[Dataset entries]
- - -
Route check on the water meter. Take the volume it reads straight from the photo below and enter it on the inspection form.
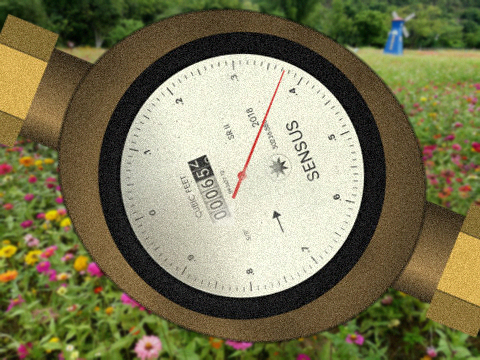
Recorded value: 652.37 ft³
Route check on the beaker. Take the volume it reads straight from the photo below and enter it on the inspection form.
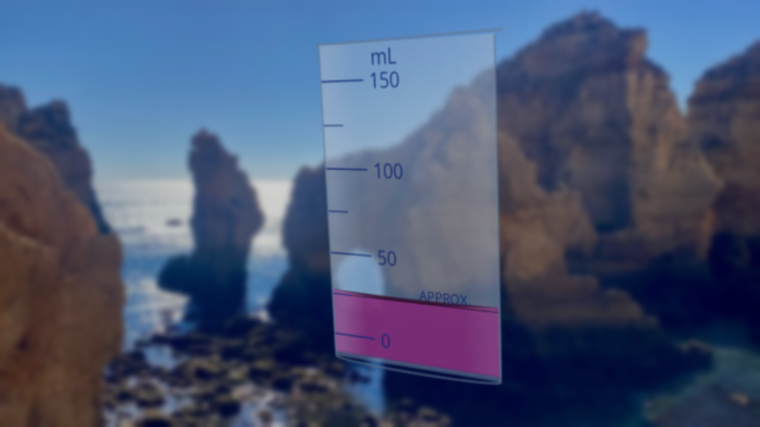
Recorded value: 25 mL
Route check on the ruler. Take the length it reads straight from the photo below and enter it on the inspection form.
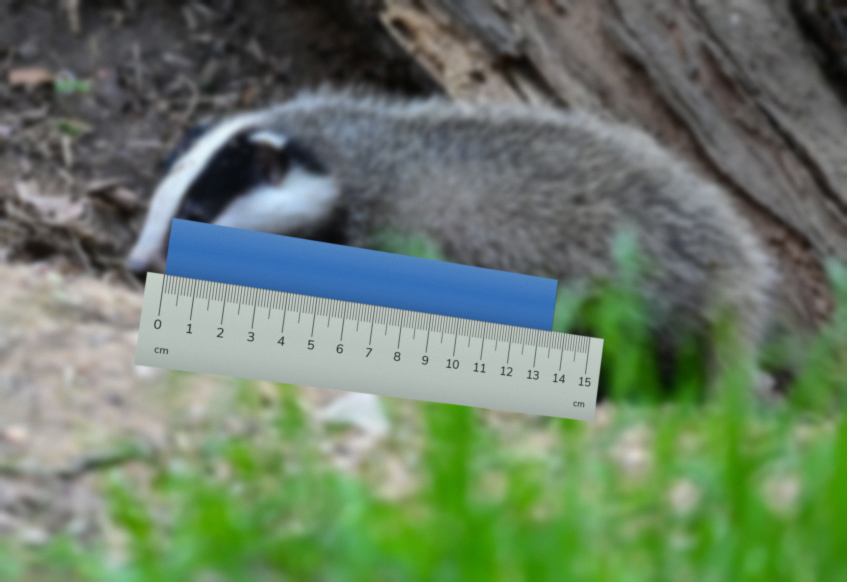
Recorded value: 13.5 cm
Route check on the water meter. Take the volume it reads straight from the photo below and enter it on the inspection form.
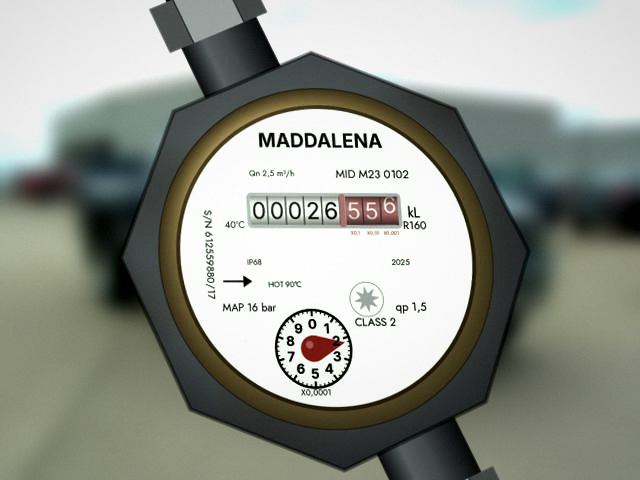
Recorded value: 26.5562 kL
- - -
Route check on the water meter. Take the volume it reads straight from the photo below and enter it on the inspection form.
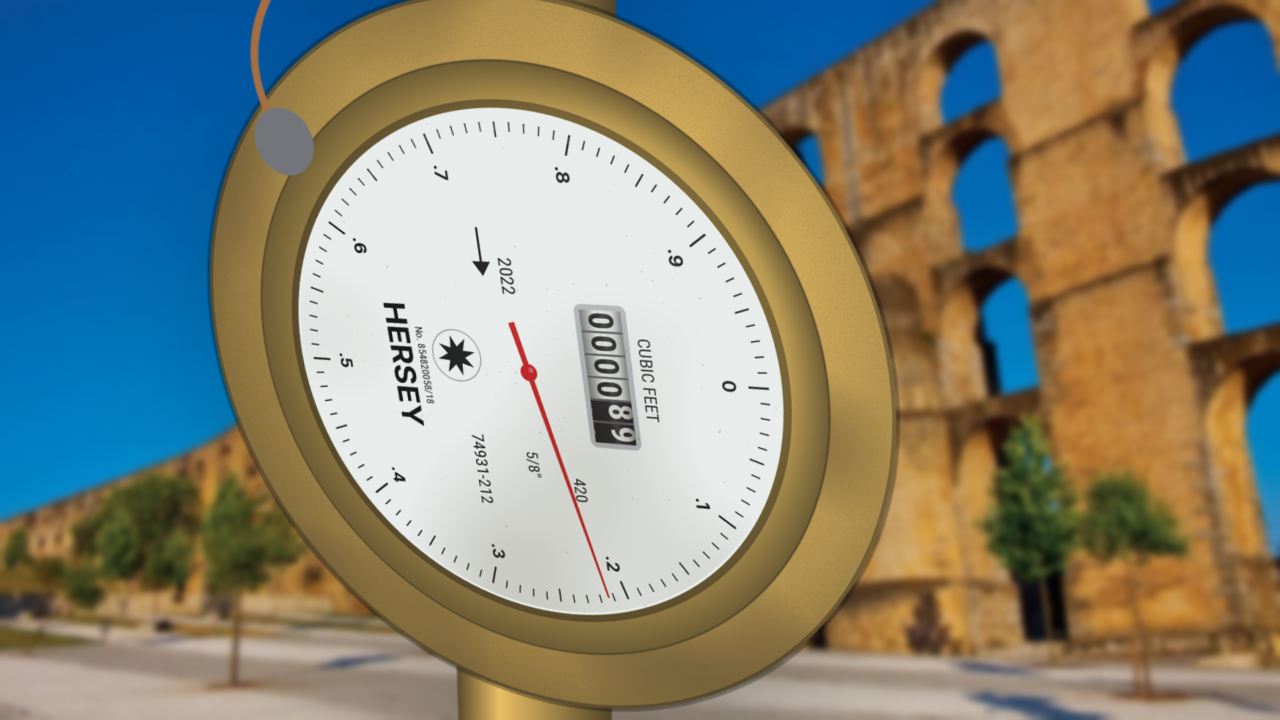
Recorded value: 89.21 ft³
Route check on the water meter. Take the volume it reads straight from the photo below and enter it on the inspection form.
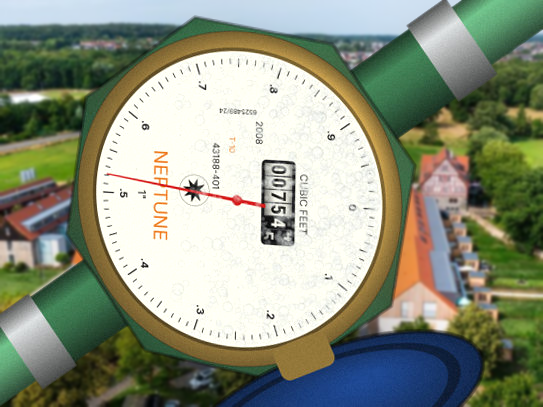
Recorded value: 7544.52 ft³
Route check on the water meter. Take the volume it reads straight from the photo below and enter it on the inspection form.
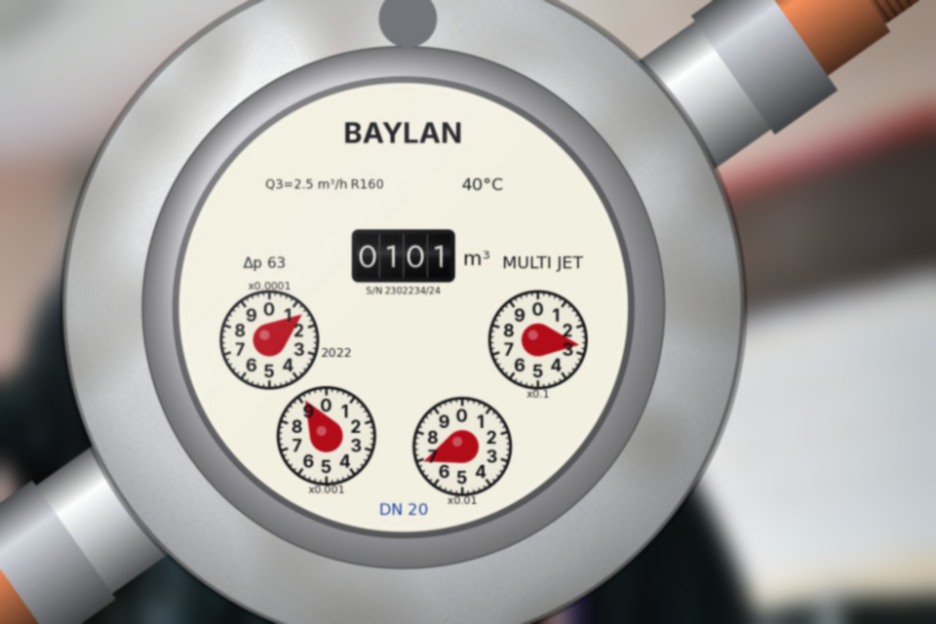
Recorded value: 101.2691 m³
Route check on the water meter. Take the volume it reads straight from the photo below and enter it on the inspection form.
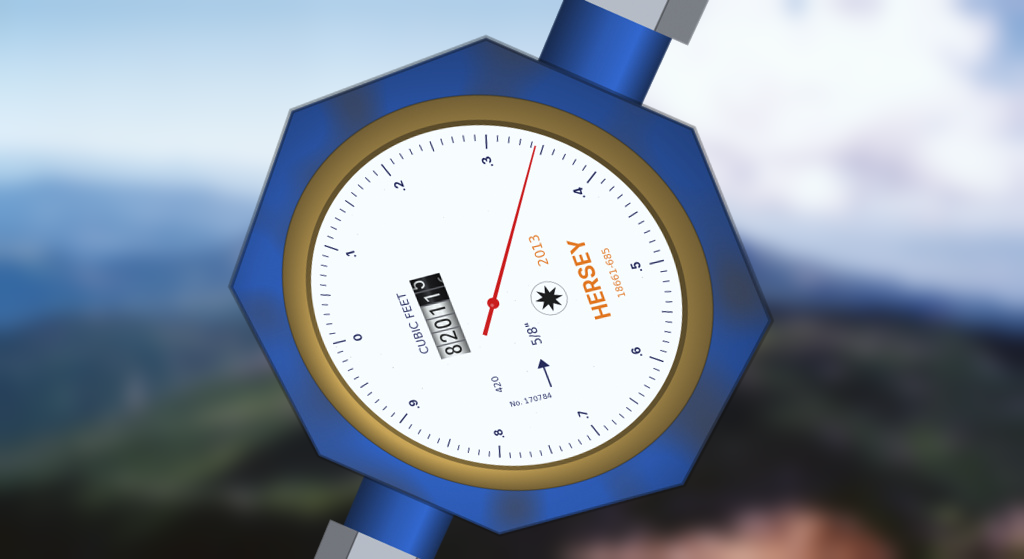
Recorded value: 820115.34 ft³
- - -
● **WHAT THE EXERCISE ASKS**
Rewrite everything in the entries above, from the line containing "Route check on the ruler." down to the line containing "Recorded value: 26.5562 kL", as a Markdown table with the columns Row and Line, one numbered row per line and no blank lines. Leave the pictures out.

● **EXERCISE ANSWER**
| Row | Line |
|---|---|
| 1 | Route check on the ruler. Take the length it reads straight from the photo below and enter it on the inspection form. |
| 2 | Recorded value: 13.5 cm |
| 3 | Route check on the water meter. Take the volume it reads straight from the photo below and enter it on the inspection form. |
| 4 | Recorded value: 26.5562 kL |